Chart comprehension data:
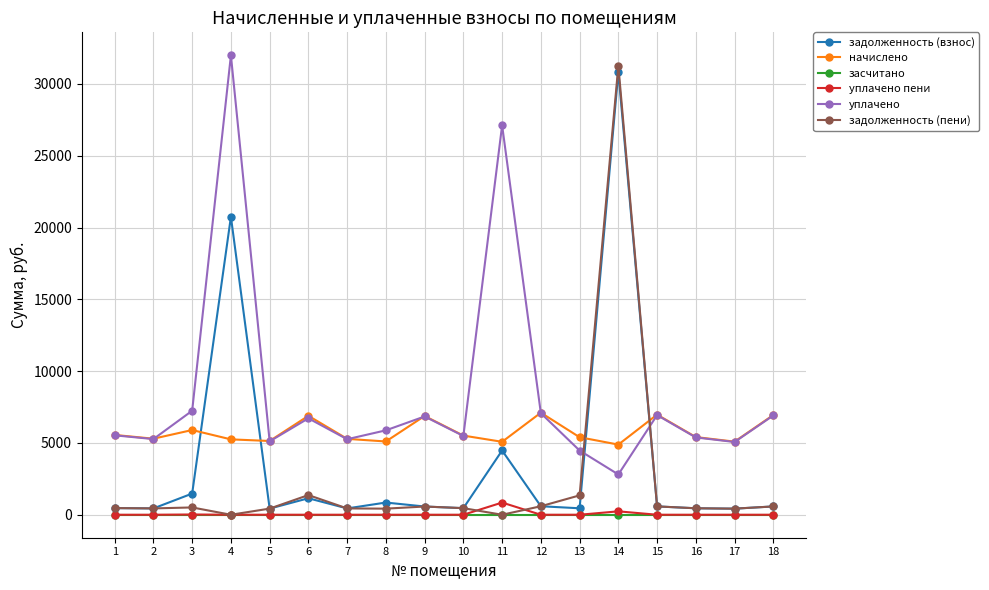

The value of засчитано at 2 is 0.0. True or false?

True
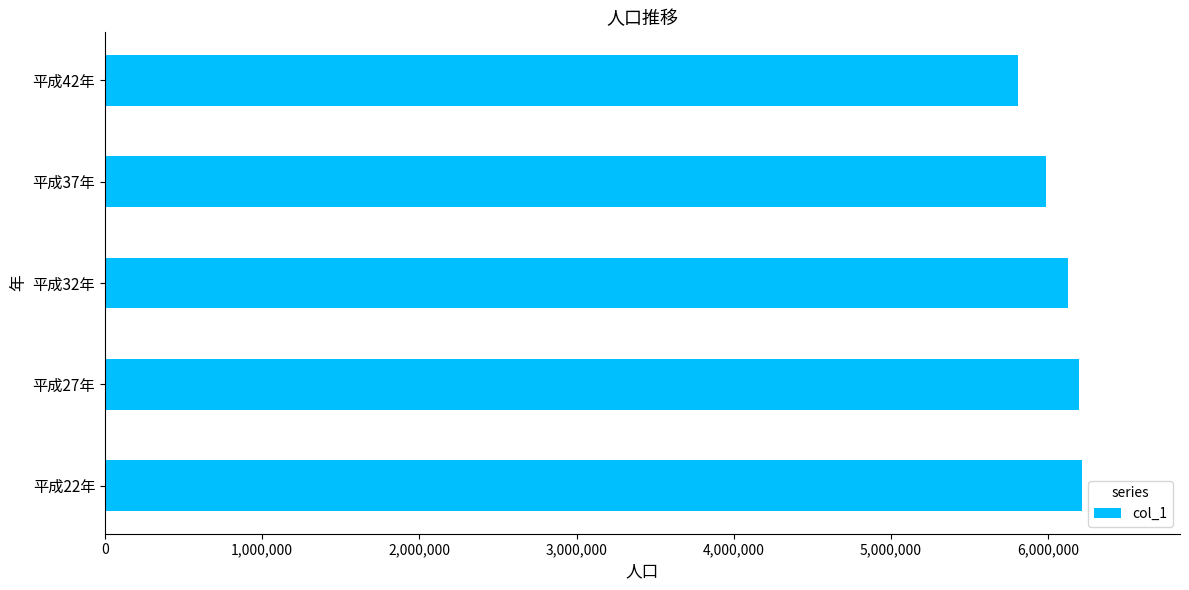

The value at 平成42年 is 5806411. True or false?

True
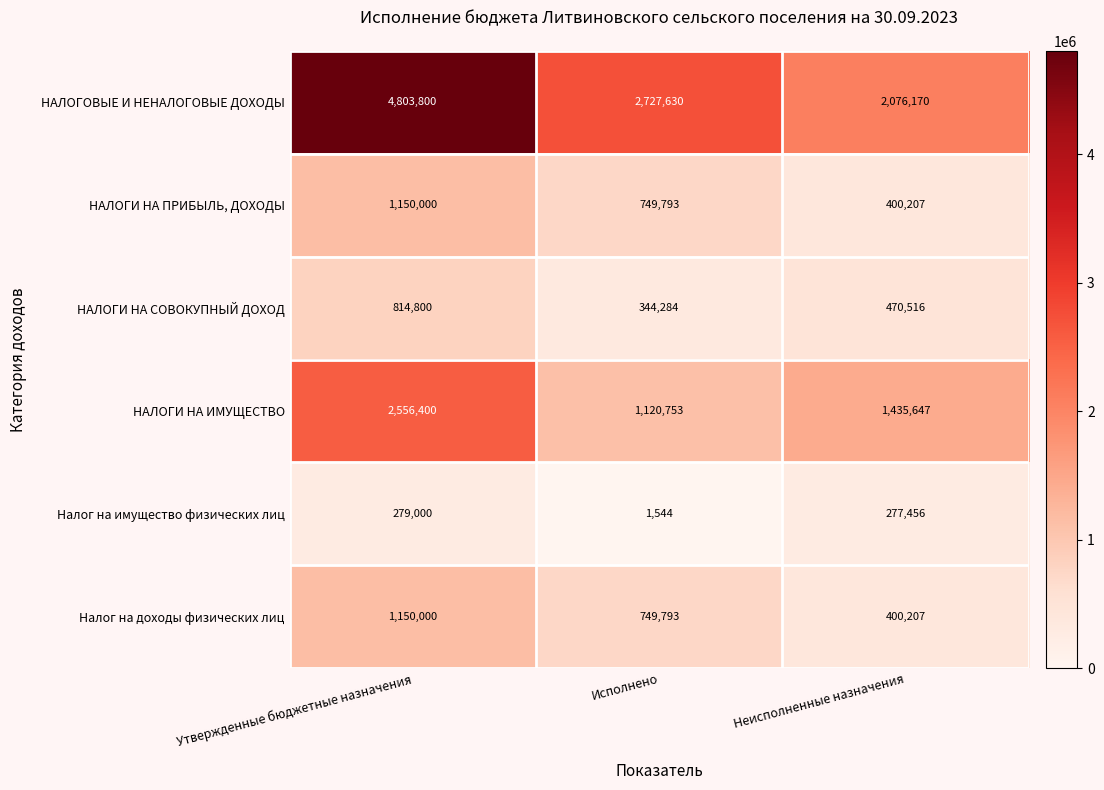

How many values in the Налог на доходы физических лиц series are below 749793?

1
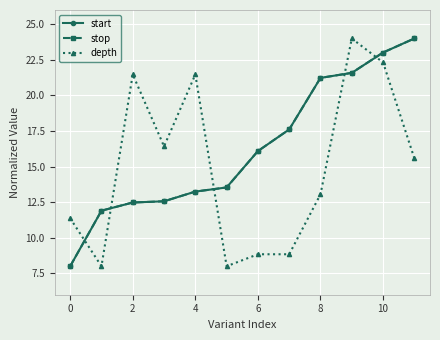

What is the maximum value for start?

24.0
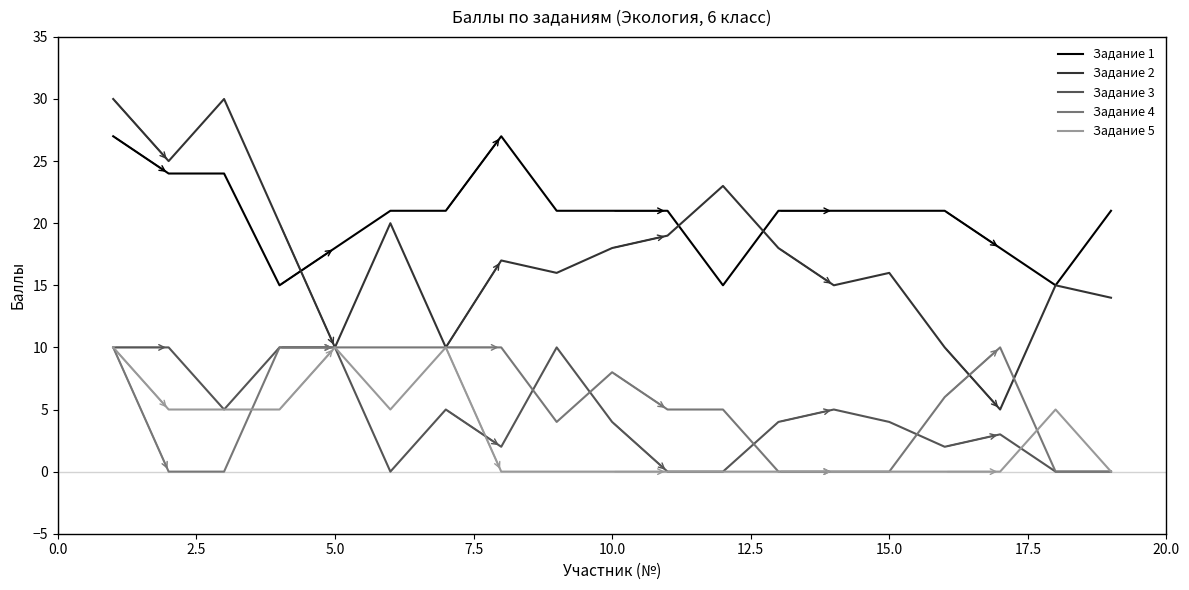

Which series has the largest range (max minus min)?

Задание 2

## Exercise goal:
Copy every line of the material above word for word, leaving out the pictures.

## Response to this task:
The value of засчитано at 2 is 0.0. True or false?

True

The value at 平成42年 is 5806411. True or false?

True

How many values in the Налог на доходы физических лиц series are below 749793?

1

What is the maximum value for start?

24.0

Which series has the largest range (max minus min)?

Задание 2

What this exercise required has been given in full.